Problem A – Can you copy the Dimension Wave passage word for word, starting with "Dimension Wave (ディメンションウェーブ, Dimenshon" and going on through "in October 2024."?
Problem B – Can you carry the Dimension Wave passage forward from its last sentence?

Extract provided –
___

Japanese light novel series

Dimension Wave (ディメンションウェーブ, Dimenshon Uēbu) is a Japanese light novel series written by Aneko Yusagi and illustrated by Ryō Ueda. It initially began serialization on the user-generated novel publishing website Shōsetsuka ni Narō in October 2012. It was later acquired by Shufunotomo who began publishing it under their Hero Bunko imprint in December 2019. A manga adaptation illustrated by Ichiko Kameyoshi began serialization on Kadokawa Corporation's KadoComi manga website in October 2024.

==Synopsis==
Kizuna has just won the opportunity to participate in the second wave of the virtual reality MMO (VRMMORPG) game Dimension Wave, a game that lets people experience years of gameplay in 24 real-time hours. Inspired by his sisters' participation in the first wave, Kizuna is excited by the opportunity, but then discovers that his sisters played a trick on him by making his character a girl with the name "Kizuna†Exceed". Kizuna decides to not let it bother him and focus on fishing alongside his sisters Kanade and Tsumugi, and other people they meet in the game.

___

Information given –

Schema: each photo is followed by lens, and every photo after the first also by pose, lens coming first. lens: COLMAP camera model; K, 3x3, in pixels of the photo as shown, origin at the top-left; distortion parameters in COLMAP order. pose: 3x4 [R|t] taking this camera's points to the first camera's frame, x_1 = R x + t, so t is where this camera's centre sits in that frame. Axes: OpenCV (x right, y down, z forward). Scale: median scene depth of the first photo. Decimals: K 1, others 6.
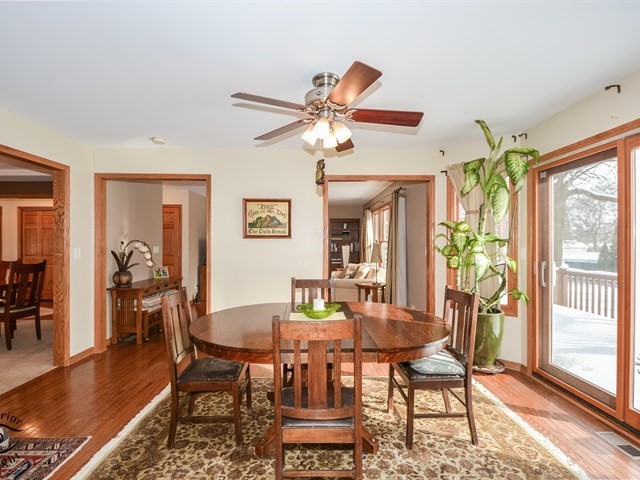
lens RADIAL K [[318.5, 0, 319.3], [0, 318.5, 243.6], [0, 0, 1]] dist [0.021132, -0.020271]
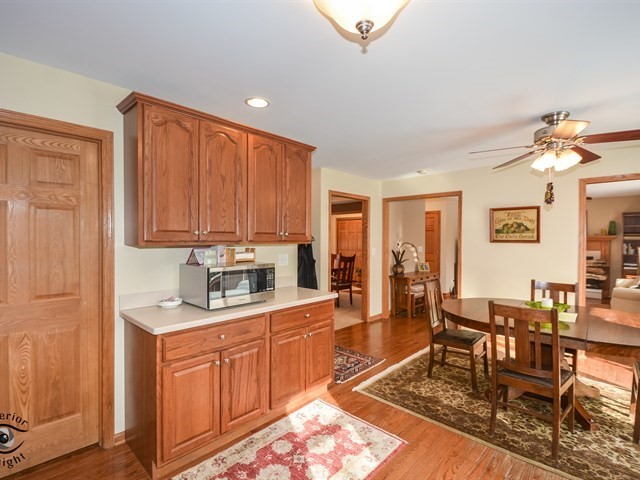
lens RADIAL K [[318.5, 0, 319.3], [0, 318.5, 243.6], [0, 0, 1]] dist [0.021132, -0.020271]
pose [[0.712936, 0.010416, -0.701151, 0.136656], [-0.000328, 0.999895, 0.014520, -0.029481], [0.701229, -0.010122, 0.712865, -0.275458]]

___

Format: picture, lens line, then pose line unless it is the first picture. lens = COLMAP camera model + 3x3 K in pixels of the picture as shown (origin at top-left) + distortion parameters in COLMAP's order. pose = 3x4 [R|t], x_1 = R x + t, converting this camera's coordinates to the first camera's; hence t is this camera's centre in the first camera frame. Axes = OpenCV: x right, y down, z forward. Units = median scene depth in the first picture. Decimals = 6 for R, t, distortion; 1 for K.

___

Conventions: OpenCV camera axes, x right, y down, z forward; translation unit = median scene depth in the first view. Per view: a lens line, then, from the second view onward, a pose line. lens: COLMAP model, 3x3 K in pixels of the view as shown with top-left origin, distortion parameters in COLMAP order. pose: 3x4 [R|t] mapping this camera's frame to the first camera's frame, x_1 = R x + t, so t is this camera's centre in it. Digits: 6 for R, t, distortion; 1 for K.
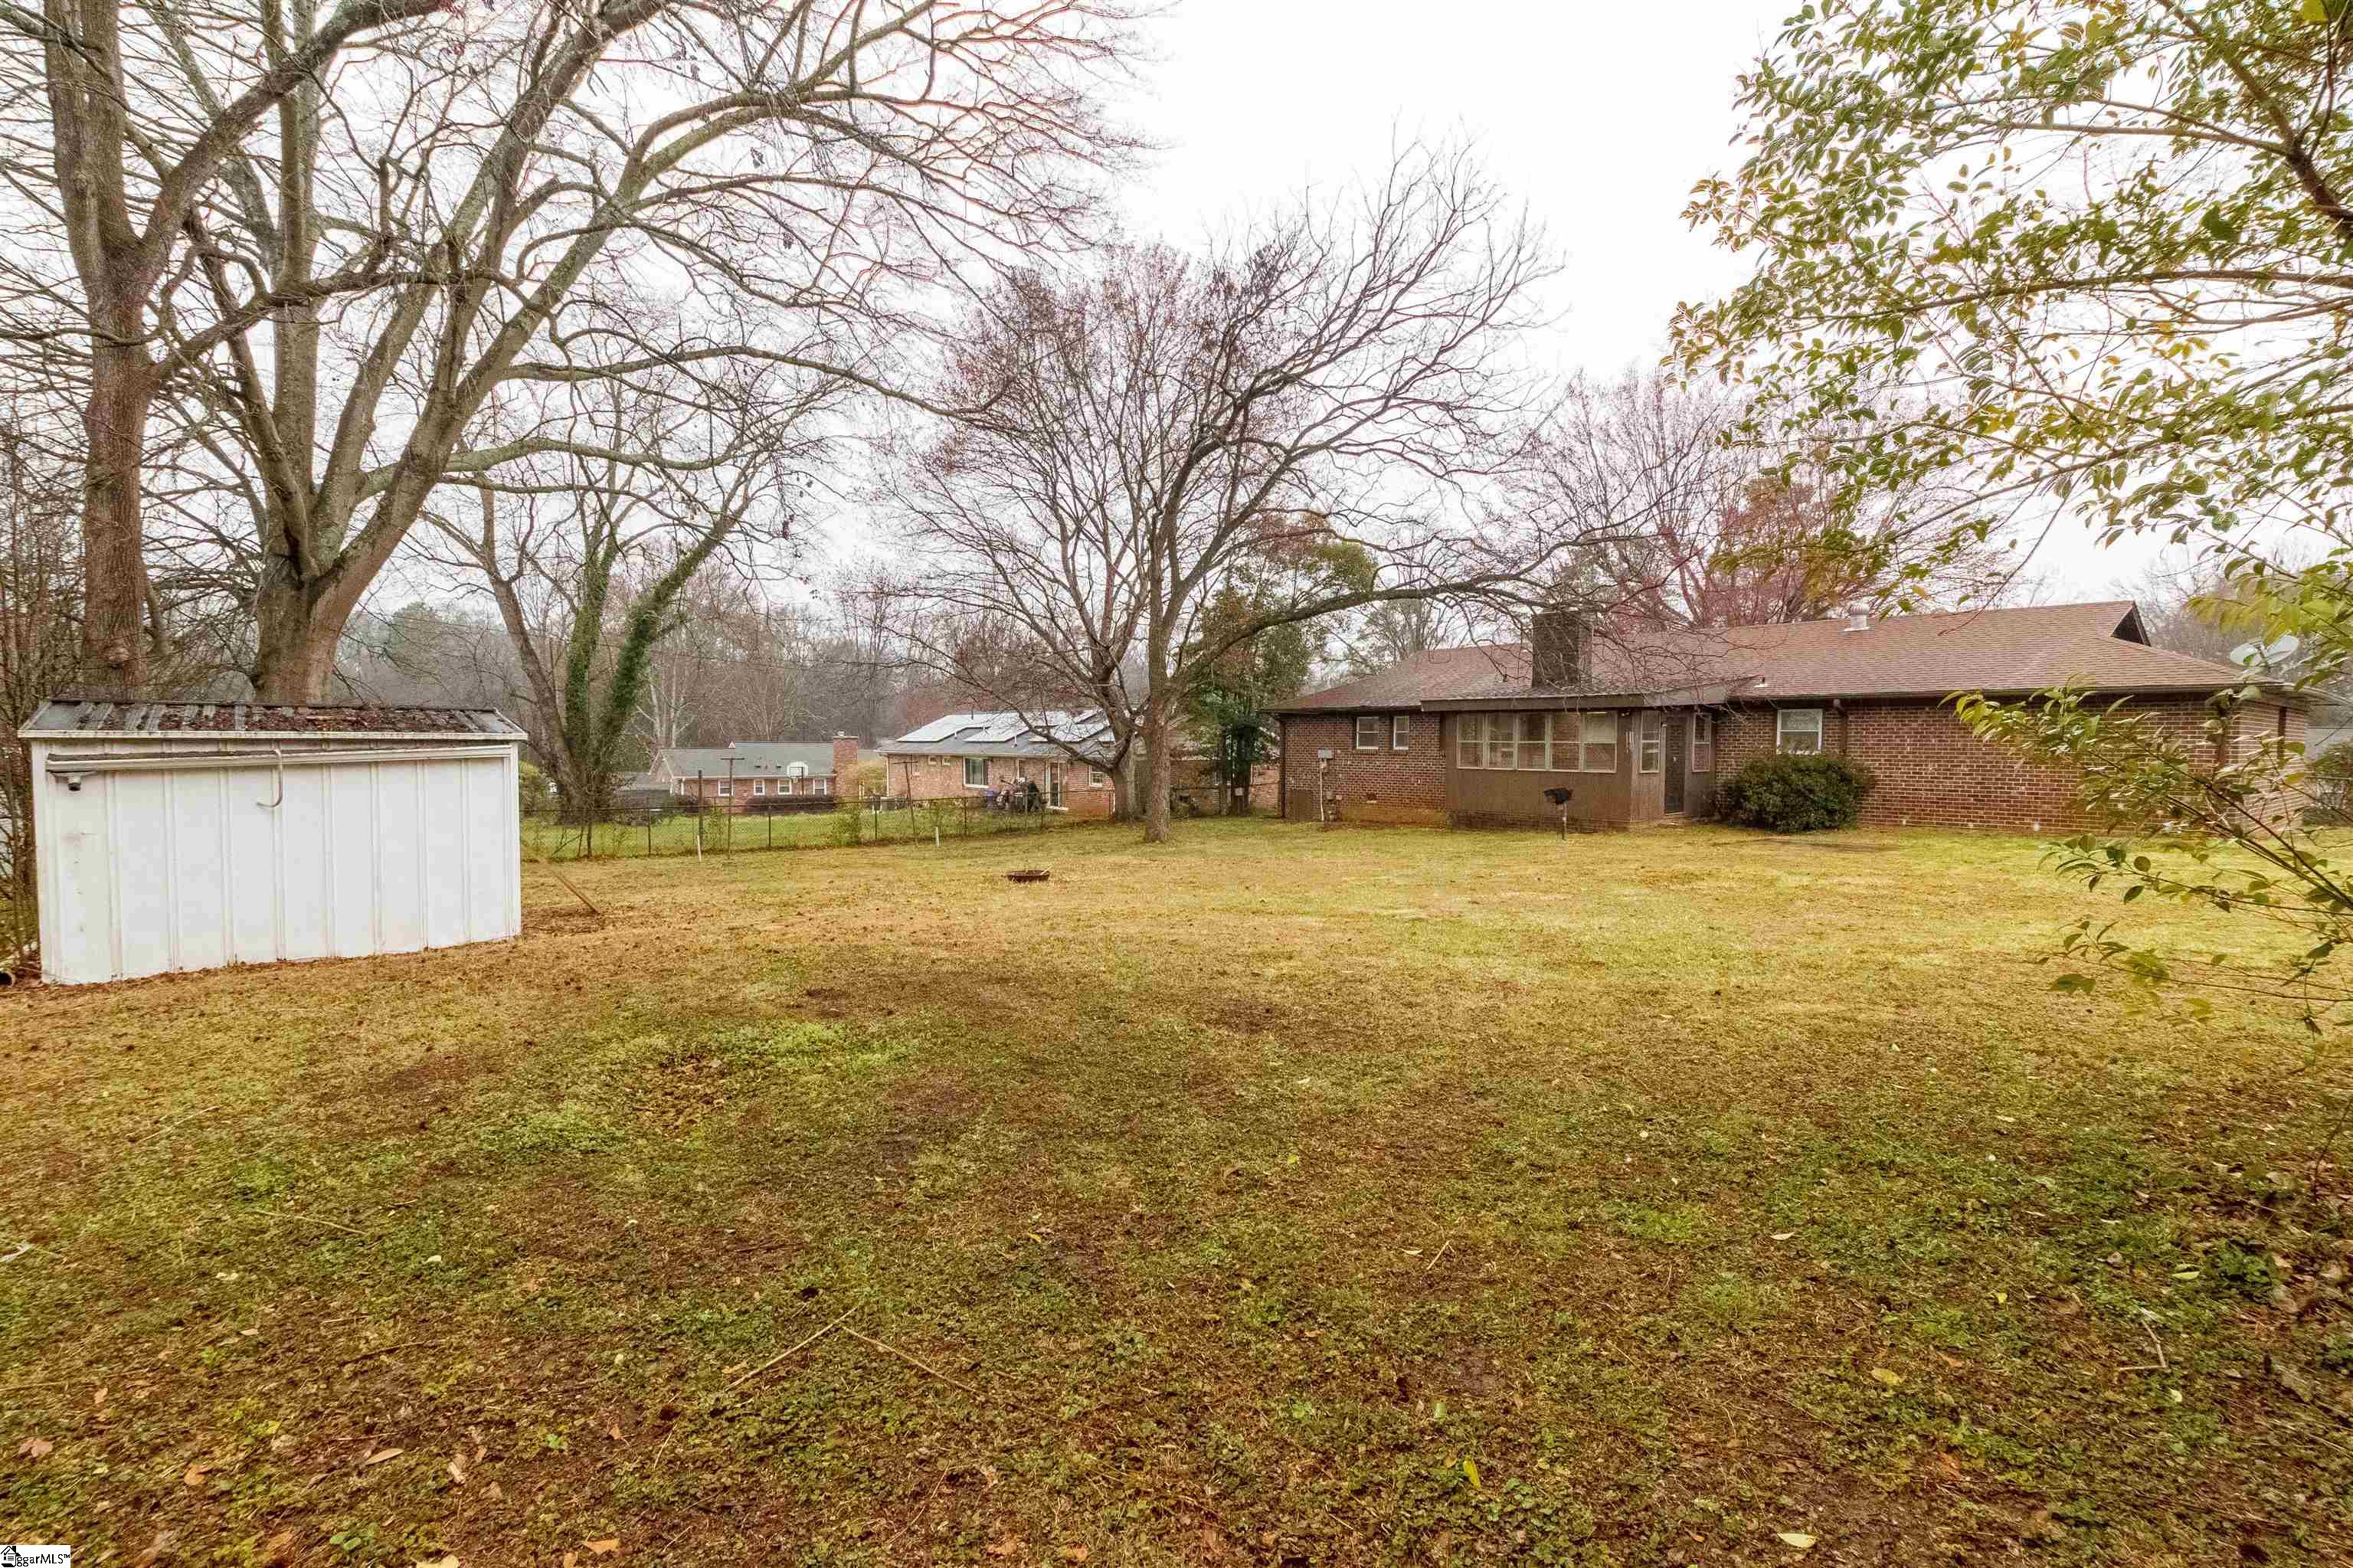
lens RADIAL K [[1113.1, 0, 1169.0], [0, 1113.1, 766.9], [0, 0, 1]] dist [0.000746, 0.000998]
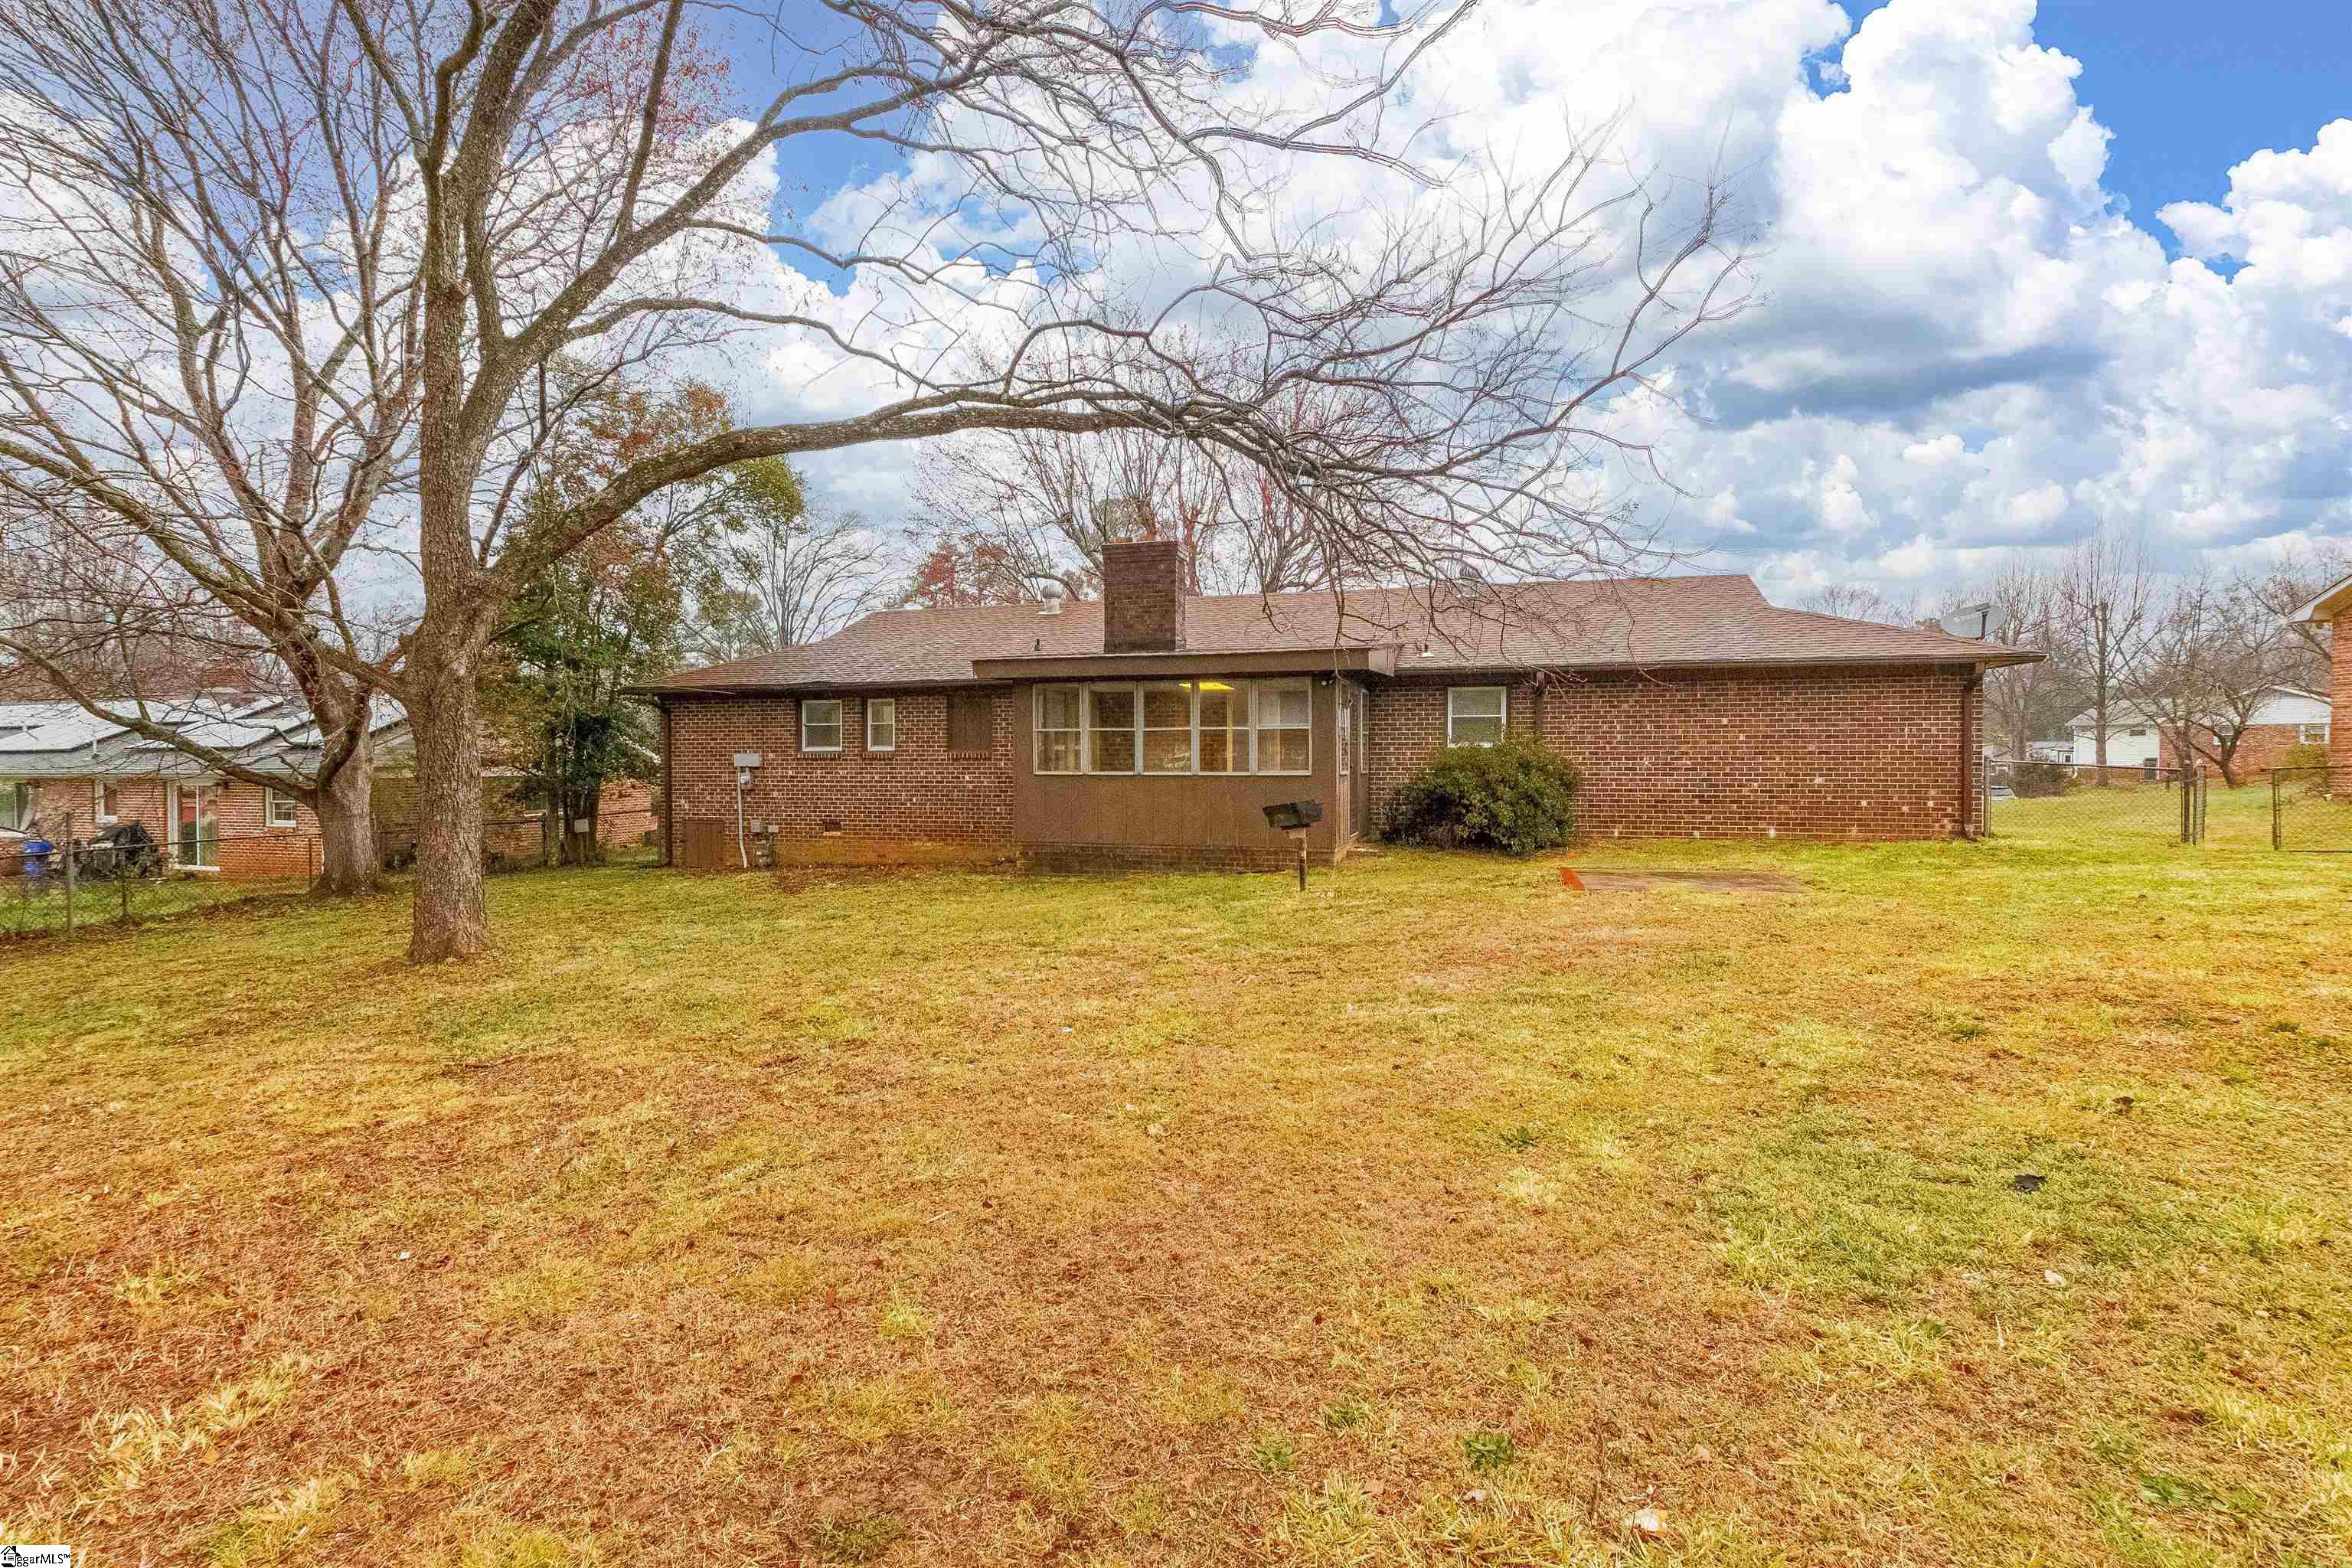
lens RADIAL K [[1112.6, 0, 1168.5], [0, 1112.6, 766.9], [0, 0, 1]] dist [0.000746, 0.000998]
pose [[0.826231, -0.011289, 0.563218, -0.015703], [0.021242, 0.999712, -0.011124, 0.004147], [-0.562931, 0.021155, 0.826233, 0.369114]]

___

Answer area A –
Dimension Wave (ディメンションウェーブ, Dimenshon Uēbu) is a Japanese light novel series written by Aneko Yusagi and illustrated by Ryō Ueda. It initially began serialization on the user-generated novel publishing website Shōsetsuka ni Narō in October 2012. It was later acquired by Shufunotomo who began publishing it under their Hero Bunko imprint in December 2019. A manga adaptation illustrated by Ichiko Kameyoshi began serialization on Kadokawa Corporation's KadoComi manga website in October 2024.

Answer area B –
==Media==
===Light novel===
Written by Aneko Yusagi, Dimension Wave initially began serialization on the user-generated novel publishing website Shōsetsuka ni Narō on October 13, 2012. It was later acquired by Shufunotomo who began publishing the series with illustrations by Ryō Ueda under their Hero Bunko light novel imprint on December 27, 2019. Seven volumes have been released as of September 30, 2024.

During their panel at Anime NYC 2024, J-Novel Club announced that they had licensed the series for English publication.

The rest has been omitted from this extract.